Cell phone companies, insurance providers, and your landlord. What do these three have in common? They all check your credit score to see how likely you are to pay your bills.
Of course, as a consumer, you need a good credit score to get better rates on mortgages, cars, and credit cards.
But what makes up that score? Here's a break down from myfico.com. Payment history accounts for the majority - 35% of your score. So the number one credit score killer? Making repeated late payments. Experts say you can deduct up to 200 points for three or more missed due dates within a year. The solution - whatever you do, pay your bills on time.

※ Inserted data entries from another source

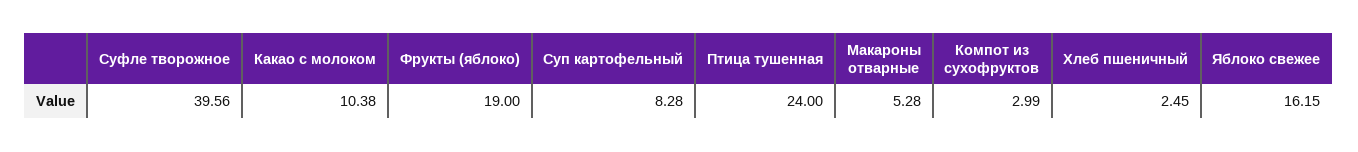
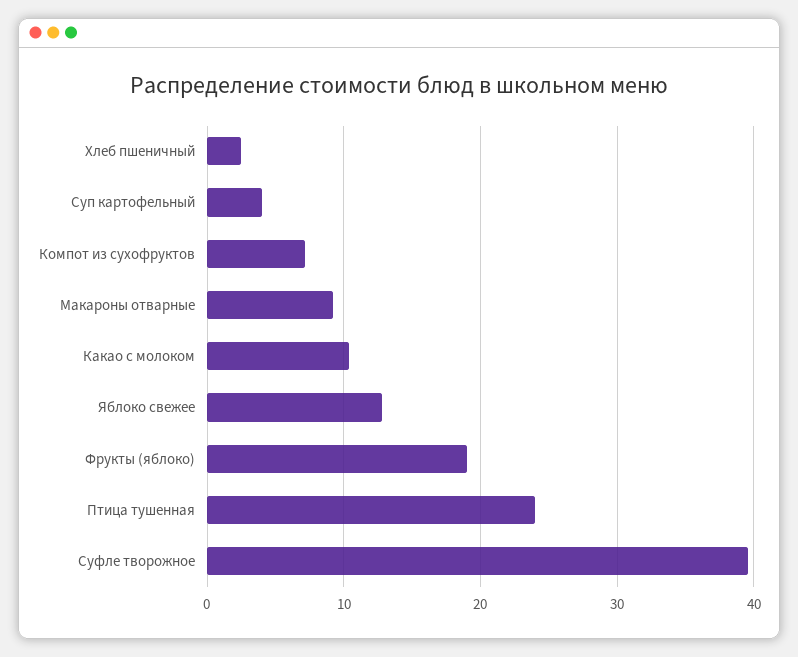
  {
    "Суфле творожное": 39.56,
    "Какао с молоком": 10.38,
    "Фрукты (яблоко)": 19,
-   "Суп картофельный": 8.28,
+   "Суп картофельный": 4,
    "Птица тушенная": 24,
-   "Макароны отварные": 5.28,
+   "Макароны отварные": 9,
-   "Компот из сухофруктов": 2.99,
+   "Компот из сухофруктов": 7,
    "Хлеб пшеничный": 2.45,
-   "Яблоко свежее": 16.15
+   "Яблоко свежее": 13
  }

Another 30% of your score represents the amounts you owe. This includes balances, plus the ratio between how much you owe and your available credit. The killer here, maxing out credit cards. Experts say this can hurt your score by 100 points. The fix? Some say it's a good idea to have 90% of your credit freed up at any given time.
Believe it or not, another one that can take about a hundred points from your credit score is closing old cards. One piece of advice is to keep the card with the largest credit limit open.
Deduct up to 40 points for excessive inquiries. According to financial experts, these are hard inquiries which happen when you apply for a credit card or a loan. These are different from what's called "soft inquiries." Those are requests made by you, or say, a utility company that's not related to a lending decision. In this case, experts say your score won't take a hit.